Philippinen: Ex-Präsident Rodrigo Duterte fit für Prozess in Den Haag


Wegen seines blutigen Kampfes gegen Drogenkriminalität muss sich der philippinische Ex-Präsident Rodrigo Duterte vor dem Internationalen Strafgerichtshof verantworten. Das Gericht hat Einwände der Verteidigung abgewiesen.

Philippinen: Ex-Präsident Rodrigo Duterte fit für Prozess in Den Haag

Einst führte er einen brutalen Antidrogenkrieg mit Tausenden Toten. Nun ist der Weg für den Prozess gegen den früheren philippinischen Staatschef Rodrigo Duterte vor dem Internationalen Strafgerichtshof frei. Das Gericht in Den Haag erklärte den 80-Jährigen für verhandlungsfähig. Die Verhandlung soll am 23. Februar starten.

Ex-Präsident Duterte: Blutiger Kampf gegen Drogenkriminalität

Ex-Präsident Duterte: Blutiger Kampf gegen Drogenkriminalität

Foto: Jam Sta Rosa / AFP

Duterte war im März 2025 in Manila wegen des Verdachts auf Verbrechen gegen die Menschlichkeit verhaftet und in die Niederlande ausgeflogen worden. Die Anklage wirft ihm mindestens 43 Morde im staatlichen »Krieg gegen die Drogen« von 2011 bis 2019 vor.

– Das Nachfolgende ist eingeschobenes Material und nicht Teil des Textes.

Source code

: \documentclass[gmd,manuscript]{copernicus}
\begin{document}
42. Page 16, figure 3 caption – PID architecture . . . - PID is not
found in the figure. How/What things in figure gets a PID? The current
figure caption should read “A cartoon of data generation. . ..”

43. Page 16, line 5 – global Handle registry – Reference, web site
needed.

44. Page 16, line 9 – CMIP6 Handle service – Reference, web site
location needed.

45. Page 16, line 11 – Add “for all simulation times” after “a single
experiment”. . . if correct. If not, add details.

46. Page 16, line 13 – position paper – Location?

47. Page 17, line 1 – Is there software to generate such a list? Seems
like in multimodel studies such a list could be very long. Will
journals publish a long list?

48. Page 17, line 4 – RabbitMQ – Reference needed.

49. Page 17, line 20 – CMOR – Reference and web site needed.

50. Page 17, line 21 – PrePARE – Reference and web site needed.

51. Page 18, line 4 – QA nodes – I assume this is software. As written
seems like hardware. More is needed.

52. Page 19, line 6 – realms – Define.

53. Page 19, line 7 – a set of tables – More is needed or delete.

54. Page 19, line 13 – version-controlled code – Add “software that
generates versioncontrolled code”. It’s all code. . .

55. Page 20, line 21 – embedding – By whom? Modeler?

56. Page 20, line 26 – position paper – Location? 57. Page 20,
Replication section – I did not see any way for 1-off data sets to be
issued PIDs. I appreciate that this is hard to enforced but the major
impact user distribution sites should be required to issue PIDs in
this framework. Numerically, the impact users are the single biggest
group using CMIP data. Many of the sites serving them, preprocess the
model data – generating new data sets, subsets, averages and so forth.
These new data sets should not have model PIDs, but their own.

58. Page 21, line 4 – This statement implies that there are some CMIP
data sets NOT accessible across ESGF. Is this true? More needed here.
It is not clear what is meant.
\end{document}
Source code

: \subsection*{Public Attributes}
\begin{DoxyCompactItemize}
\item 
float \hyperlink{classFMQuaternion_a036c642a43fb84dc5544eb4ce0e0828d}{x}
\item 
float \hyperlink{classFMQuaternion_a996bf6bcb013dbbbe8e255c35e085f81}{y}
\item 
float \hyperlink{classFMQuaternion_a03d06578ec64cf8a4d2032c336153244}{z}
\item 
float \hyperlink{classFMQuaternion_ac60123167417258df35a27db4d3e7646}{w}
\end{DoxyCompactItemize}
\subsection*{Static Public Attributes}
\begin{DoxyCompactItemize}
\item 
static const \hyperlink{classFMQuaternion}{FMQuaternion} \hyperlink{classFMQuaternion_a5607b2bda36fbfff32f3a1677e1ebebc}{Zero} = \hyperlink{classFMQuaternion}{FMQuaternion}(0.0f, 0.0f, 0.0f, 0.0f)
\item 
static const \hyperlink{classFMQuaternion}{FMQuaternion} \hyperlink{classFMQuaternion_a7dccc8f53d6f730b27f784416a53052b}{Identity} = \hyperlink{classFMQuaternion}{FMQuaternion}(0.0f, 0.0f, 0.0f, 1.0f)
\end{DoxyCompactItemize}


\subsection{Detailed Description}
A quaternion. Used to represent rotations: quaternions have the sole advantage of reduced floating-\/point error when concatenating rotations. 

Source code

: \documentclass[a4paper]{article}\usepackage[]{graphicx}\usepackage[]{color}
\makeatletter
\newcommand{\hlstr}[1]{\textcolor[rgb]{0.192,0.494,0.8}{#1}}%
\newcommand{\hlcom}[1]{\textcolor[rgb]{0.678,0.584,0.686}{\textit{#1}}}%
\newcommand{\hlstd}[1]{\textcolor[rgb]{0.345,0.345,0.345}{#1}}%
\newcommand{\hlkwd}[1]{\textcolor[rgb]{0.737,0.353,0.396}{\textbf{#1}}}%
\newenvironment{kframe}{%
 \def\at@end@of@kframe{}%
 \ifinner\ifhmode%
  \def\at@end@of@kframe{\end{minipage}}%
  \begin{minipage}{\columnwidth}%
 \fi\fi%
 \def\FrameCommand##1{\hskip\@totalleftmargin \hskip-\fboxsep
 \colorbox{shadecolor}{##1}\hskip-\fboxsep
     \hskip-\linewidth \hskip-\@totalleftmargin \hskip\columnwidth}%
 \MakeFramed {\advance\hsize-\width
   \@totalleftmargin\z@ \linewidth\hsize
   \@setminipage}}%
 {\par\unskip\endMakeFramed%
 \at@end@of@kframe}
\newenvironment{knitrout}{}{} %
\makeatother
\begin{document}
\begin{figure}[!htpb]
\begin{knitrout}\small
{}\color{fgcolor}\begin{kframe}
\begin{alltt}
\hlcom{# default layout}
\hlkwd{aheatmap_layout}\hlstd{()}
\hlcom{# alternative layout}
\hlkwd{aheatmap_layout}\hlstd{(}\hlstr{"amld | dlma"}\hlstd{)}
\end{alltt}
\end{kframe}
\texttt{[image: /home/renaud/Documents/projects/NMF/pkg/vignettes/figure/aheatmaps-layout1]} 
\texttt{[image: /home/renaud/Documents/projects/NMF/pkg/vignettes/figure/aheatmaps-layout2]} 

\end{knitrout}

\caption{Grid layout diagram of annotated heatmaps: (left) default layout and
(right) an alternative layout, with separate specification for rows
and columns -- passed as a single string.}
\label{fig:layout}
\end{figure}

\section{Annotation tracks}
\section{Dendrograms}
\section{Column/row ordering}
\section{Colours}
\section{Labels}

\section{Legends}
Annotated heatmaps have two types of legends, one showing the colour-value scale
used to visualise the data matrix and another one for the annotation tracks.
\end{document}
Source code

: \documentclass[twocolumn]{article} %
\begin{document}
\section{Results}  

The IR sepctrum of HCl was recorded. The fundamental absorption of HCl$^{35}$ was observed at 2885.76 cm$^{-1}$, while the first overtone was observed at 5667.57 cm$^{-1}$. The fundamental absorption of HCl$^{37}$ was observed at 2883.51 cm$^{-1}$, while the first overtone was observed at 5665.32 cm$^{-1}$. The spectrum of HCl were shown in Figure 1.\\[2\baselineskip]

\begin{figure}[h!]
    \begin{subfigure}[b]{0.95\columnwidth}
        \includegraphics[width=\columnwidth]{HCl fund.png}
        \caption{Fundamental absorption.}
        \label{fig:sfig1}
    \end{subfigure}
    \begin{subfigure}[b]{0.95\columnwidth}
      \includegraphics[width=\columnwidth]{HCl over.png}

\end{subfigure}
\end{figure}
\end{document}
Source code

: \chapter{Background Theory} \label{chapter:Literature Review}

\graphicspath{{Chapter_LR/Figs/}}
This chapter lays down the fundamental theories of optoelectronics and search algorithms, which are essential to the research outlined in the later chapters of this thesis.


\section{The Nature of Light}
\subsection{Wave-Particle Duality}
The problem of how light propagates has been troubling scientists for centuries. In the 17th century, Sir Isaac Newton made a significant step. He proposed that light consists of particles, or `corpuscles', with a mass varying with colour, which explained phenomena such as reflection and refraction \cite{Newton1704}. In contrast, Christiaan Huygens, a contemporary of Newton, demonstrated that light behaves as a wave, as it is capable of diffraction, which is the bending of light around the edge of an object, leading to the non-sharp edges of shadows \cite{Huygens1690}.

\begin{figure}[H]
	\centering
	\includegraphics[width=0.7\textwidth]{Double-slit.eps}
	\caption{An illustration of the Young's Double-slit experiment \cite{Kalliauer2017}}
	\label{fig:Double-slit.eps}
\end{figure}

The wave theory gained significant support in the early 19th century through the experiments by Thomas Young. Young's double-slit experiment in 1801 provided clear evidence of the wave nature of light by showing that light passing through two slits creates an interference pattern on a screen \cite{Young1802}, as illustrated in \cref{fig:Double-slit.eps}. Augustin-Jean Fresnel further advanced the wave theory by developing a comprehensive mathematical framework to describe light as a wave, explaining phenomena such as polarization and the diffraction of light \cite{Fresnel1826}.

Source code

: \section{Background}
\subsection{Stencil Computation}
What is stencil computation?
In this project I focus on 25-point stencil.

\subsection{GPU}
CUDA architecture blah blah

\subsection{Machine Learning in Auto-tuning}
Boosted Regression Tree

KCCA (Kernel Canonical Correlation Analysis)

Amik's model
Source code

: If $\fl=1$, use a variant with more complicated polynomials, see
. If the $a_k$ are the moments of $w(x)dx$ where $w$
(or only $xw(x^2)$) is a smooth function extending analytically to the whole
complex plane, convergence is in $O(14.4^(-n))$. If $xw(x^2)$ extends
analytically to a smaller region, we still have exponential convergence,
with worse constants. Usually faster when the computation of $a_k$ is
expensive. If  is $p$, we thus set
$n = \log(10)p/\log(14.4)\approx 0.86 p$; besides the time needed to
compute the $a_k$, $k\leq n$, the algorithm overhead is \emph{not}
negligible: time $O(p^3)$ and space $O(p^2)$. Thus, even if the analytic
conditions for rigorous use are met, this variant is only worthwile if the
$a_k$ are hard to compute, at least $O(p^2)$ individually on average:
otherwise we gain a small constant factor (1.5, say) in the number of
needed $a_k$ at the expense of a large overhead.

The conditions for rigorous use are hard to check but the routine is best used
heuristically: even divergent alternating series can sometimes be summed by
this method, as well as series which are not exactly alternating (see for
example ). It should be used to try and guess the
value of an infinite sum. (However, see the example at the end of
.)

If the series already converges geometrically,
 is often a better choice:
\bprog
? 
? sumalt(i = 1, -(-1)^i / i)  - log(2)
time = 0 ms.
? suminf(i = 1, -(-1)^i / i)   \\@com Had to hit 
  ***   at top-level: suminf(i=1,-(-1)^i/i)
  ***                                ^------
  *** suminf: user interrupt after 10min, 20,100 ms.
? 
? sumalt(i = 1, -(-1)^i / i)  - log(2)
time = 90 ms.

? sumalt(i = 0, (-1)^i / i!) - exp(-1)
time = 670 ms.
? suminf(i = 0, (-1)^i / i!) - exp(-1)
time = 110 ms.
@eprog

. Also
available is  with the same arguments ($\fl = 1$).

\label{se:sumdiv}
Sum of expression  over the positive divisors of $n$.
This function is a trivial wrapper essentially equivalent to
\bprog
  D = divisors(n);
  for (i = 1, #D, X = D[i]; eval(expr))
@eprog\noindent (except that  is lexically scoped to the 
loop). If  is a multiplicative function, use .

Antrag der Verteidigung abgewiesen

Die Verteidigung hatte beantragt, den Prozess auszusetzen. Duterte sei gesundheitlich nicht in der Lage, dem Verfahren zu folgen. Daraufhin war die für September angesetzte Anhörung zunächst vertagt worden.

Nach eingehender medizinischer Untersuchung wiesen die Richter den Antrag nun als unbegründet ab. Jetzt prüfen die Richter zunächst in dem Vorverfahren am 23. Februar, ob die Beweislage für ein Hauptverfahren ausreichend ist. Das Verfahren kann sich über Jahre hinziehen.

Im Oktober 2025 hatte das Gericht entschieden, dass es für den Prozess gegen den früheren philippinischen Präsidenten zuständig ist – trotz des Austritts der Philippinen aus dem Statut des Gerichts im Jahr 2019.

Geschätzt bis zu 30.000 Opfer

Duterte war von 2016 bis 2022 Präsident der Philippinen und führte einen erbarmungslosen Kampf gegen Drogenkriminalität . Bereits als Bürgermeister der Stadt Davao hatte er der Anklage zufolge Polizei und die sogenannten Davao-Todesschwadronen beauftragt, »Kriminelle, einschließlich Drogendealer« zu töten. Sie sollen angeblich Drogen genommen haben oder in Drogengeschäfte verwickelt gewesen sein. Belege dafür soll es selten gegeben haben.

Menschenrechtsorganisationen schätzen die Zahl auf bis zu 30.000 Opfer. Verdächtige wurden demnach oft ohne Prozess regelrecht hingerichtet.